The family asks that memorial contributions be made to the American Lung Association.

Paul Shachoy, who had served as an art director at advertising agencies in Baltimore and Annapolis, where he also started his own agency, died Oct. 7 of cancer at his home in Washington.

Mr. Shachoy, who was 51, retired as head of AdResources Inc. in Annapolis in the late 1980s.

He began working in the advertising business in Baltimore in the mid-1960s and remained in Baltimore about 10 years, working first for W. B. Doner & Co. and then for Van Sant, Dugdale & Co.

He moved to Annapolis and worked with Bridgman Associates before starting his own firm in 1981.

His firm won awards for packaging it designed for Black & Decker power tools, and his work won awards from the New York, Baltimore, Hollywood and Washington art directors clubs, the International Packaging Exposition and the Clio Awards.

A native of the Boston area, he attended Tufts College and

graduated from the Rhode Island School of Design in 1962. He did graduate work at the Massachusetts Institute of Technology, the Johns Hopkins University and New York University.

He is survived by three daughters, Amelia Shachoy of New York City, Cator Shachoy of Boston and Anne Shachoy of Baltimore; his parents, Clifford and Mary Shachoy of Taunton, Mass.; a brother, Norman Shachoy of Boston; two sisters, Elaine Valovic of Needham, Mass., and Diane Cunningham of Berkley, Mass.; and several nieces and nephews.

A memorial service was held Oct. 14 at the Friends Meeting of Washington, D.C.

A Mass of Christian burial for Benjamin J. Jenkins, retired manager of the Waldorf office of the People's Life Insurance Co., will be offered at 11 a.m. today at St. Ignatius Roman Catholic Church in Chapel Point.

Mr. Jenkins, who was 82, died Monday at his home in Port Tobacco after a stroke.

He began working for People's Life Insurance as an agent in 1936. He was named assistant manager of the Waldorf district in 1946 and manager in 1951. He retired in 1974.

The charter member and former president of the Southern Maryland Life Underwriters Association was also a former member of the board of the Tri-County Savings and Loan Association.

A native of Mason Springs who was educated in Charles County schools, he was a player and manager on semiprofessional baseball teams in Washington in the 1930s, including the championship Washington Red Sox and the Heurich Brewers.

In the 1950s and 1960s, he managed the Waldorf, Bryans Road and California Angels teams in the Charles-St. Mary's Baseball League.
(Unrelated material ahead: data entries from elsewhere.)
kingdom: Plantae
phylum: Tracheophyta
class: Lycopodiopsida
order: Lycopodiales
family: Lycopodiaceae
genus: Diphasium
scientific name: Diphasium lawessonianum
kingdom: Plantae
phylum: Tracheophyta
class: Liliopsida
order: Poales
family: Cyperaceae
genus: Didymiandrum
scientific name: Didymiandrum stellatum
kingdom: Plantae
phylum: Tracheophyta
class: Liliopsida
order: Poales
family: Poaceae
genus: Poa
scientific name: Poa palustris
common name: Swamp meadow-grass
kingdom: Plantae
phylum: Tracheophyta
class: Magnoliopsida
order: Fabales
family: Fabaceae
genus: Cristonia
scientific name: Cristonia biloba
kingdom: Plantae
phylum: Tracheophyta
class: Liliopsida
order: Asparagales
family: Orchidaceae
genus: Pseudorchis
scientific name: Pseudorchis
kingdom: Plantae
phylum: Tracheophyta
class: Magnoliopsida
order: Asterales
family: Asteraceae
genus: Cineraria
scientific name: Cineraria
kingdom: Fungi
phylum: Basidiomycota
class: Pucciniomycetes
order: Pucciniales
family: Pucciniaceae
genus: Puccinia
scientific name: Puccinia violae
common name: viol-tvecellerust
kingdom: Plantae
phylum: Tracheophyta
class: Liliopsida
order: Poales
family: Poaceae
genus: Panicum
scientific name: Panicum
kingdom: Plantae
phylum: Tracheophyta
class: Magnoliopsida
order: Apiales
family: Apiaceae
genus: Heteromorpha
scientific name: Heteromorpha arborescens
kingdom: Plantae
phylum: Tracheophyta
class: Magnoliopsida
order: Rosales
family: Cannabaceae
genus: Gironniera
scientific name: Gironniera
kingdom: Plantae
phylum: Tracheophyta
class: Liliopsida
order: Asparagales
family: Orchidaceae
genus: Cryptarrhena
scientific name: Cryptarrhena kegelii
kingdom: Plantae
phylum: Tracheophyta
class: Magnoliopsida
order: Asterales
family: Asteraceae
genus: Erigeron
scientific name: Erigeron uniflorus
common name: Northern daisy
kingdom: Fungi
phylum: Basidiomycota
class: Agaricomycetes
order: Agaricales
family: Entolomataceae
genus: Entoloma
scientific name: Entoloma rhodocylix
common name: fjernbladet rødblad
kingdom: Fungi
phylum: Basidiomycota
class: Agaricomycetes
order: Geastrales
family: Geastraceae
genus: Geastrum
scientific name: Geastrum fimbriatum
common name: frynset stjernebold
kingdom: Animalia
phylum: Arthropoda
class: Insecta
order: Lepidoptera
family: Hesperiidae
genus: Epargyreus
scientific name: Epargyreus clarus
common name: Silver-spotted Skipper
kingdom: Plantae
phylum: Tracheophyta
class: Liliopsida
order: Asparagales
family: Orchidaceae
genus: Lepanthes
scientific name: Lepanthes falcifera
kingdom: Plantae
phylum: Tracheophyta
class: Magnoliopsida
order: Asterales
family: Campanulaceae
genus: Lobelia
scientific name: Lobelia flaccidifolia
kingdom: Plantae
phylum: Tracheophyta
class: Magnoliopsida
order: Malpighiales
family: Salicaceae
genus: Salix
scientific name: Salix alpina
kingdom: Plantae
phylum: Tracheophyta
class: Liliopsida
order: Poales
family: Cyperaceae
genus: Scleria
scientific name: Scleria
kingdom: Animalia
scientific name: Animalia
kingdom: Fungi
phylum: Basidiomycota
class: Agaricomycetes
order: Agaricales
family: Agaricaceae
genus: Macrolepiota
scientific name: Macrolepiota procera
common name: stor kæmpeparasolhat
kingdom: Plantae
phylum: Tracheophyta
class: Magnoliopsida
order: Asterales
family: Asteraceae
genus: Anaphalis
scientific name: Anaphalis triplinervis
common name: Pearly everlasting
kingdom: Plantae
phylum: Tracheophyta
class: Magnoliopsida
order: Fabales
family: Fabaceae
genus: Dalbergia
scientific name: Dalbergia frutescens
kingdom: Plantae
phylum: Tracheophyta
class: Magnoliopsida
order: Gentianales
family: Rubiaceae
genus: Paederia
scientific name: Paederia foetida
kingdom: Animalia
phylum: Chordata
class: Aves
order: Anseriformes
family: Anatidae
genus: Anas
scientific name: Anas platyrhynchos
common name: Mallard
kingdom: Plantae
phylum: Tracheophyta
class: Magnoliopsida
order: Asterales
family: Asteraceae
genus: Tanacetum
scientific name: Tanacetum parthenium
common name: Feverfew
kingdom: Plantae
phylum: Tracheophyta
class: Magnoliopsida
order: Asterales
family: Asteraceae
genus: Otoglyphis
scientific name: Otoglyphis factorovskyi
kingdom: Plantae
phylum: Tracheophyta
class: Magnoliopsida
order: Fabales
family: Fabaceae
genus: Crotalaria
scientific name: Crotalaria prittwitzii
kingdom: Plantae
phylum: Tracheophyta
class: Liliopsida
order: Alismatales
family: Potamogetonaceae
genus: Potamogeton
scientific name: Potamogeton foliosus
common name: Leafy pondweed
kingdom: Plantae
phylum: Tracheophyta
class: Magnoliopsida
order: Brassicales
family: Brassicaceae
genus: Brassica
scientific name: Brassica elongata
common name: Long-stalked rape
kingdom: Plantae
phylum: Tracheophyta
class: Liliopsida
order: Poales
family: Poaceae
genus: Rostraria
He is survived by his wife, the former Ruth Elizabeth DeButts; three sons, B. Larry Jenkins and J. Benedict Jenkins, both of Baltimore, and Thomas R. Jenkins of Popes Creek; four daughters, Joanne J. Williams of Annapolis, Jerilyn J. Bensard of Denver, Janis J. Dunn of Raleigh, N.C., and Joyce Sonntag of Alexandria, Va.; a sister, Josephine Shepherd of Indian Head; a brother, Thomas M. Jenkins of Rockville; 19 grandchildren; and four great-grandchildren.

Services for Richard W. Keene Jr., an automobile mechanic who won awards as a student of the trade, will be held at 7 p.m. today at the Holloway Funeral Home in Salisbury and at noon tomorrow at the McCully Funeral Home, 130 E. Fort Ave., Baltimore.